Ça a commencé à ses 18 mois, nous avons espéré que le temps ferait son œuvre, nous avons accompagné, réorienté, encadré, nous avons même essayé de laisser libre cours à ses envies d'exploration, mais à un moment (celui où le moteur d'un premier volet électrique a commencé à donner de gros signes de faiblesse), il a fallu admettre que les systèmes de fermeture et notre patience s'épuiseraient avant l'intérêt de F..
Nous avons donc fait usage du tableau électrique très clair de notre appartement strasbourgeois: mise en position OFF du disjoncteur étiqueté "volets", pour ne le remettre en position ON que pour les quelques secondes nécessaires à leur ouverture/fermeture, matins et soirs.
= Disparition des conflits incessants.

Plus préoccupant: sa passion pour les fenêtres conduisait F. à ouvrir celles-ci et à se jucher sur leur rebord sans trop crier gare.
Puis, F. se mit également à jeter des objets par les fenêtres. Ses jouets, au départ. Des objets lourds, plus tard. J'ai détaillé ici plusieurs des stratégies employées pour l'en dissuader. Chou blanc.
Cela nous a amenés à admettre le constat suivant: quand le problème concerne la sécurité, on n'a pas forcément le temps d'attendre que l'enfant comprenne l'importance de la règle qu'on cherche à lui faire respecter. Nous avons donc changé toutes les poignées des fenêtres en y installant un mécanisme à clé. Contraignant, mais indispensable.

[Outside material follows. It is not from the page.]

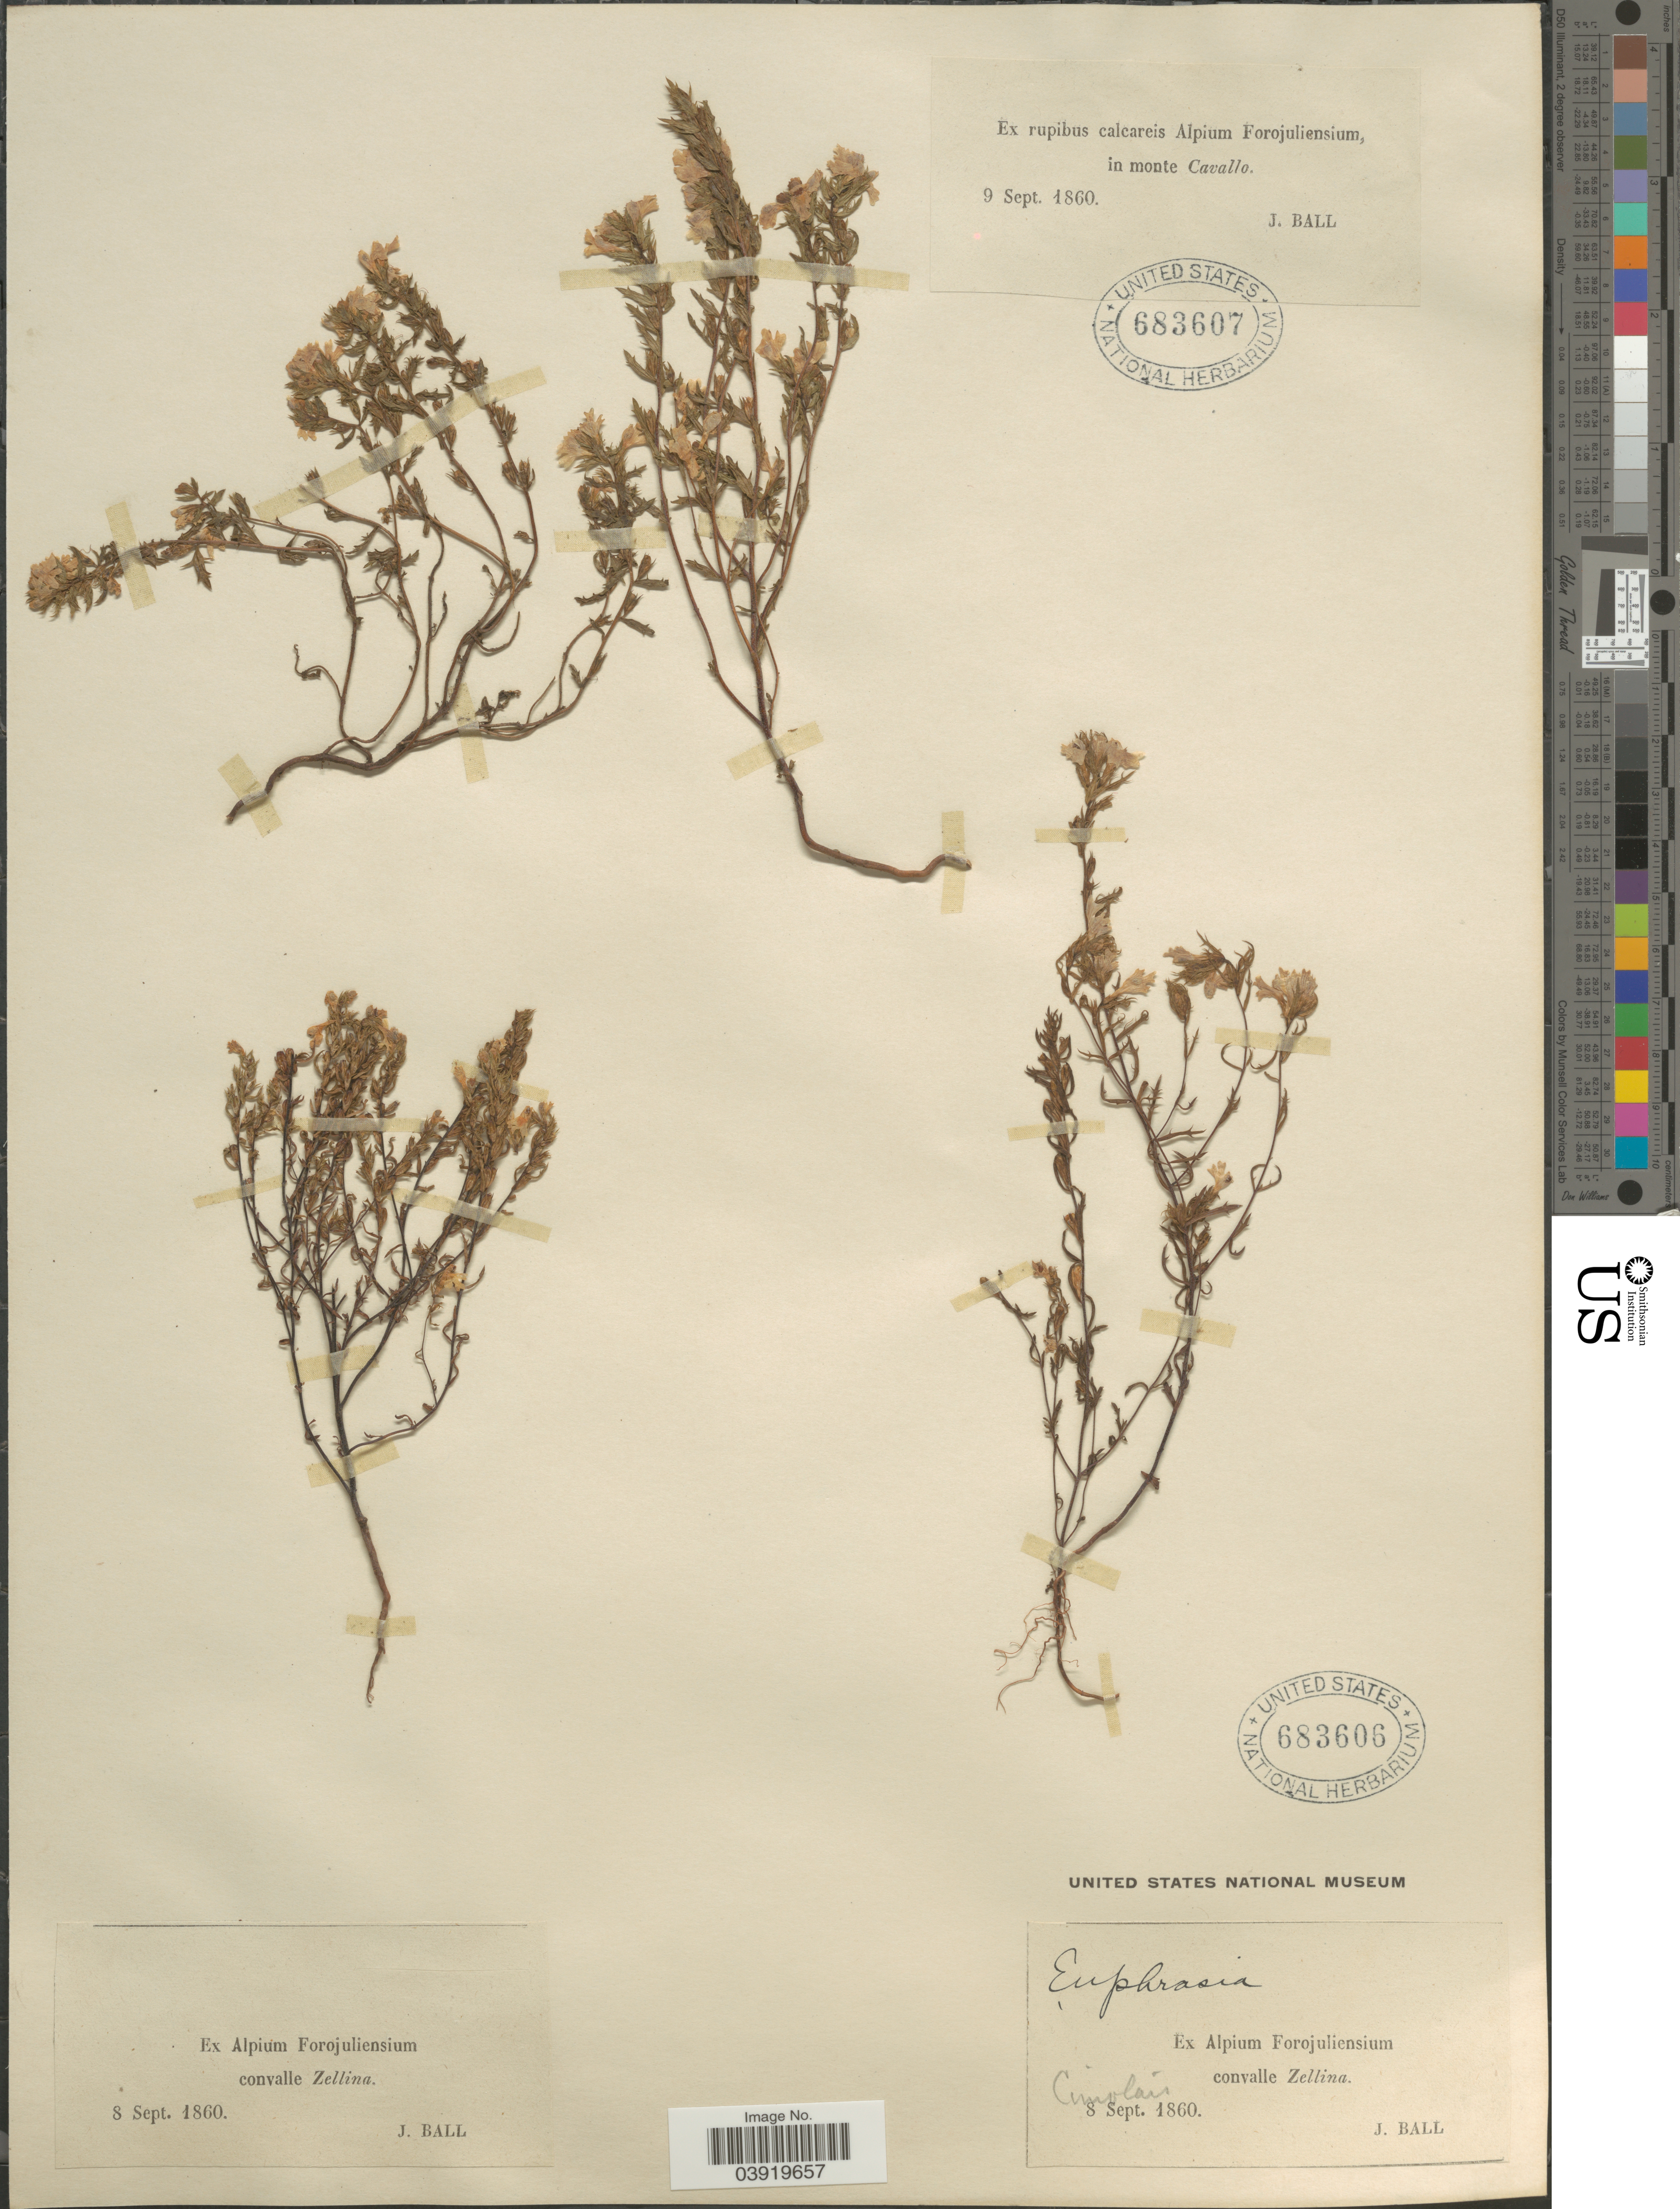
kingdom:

Énervant: l'hiver dernier, suite à la visite de bons amis avec leur garçon plus jeune que F., F. se mit à fréquemment imiter la voix de ce jeune enfant. Toutes mes tentatives pour l'amener à prendre sa voix à lui rencontrèrent un mur. Au contraire, après quelques jours, j'avais surtout l'impression qu'elles avaient plutôt renforcé la détermination de F. à user de sa voix de bébé.
J'ai donc arrêté les frais et décidé de laisser le temps faire son œuvre. Peu à peu, le recours à cette voix a décru, et c'était quasiment terminé cet été.
Jusqu'à ce que notre déménagement ne signe son retour.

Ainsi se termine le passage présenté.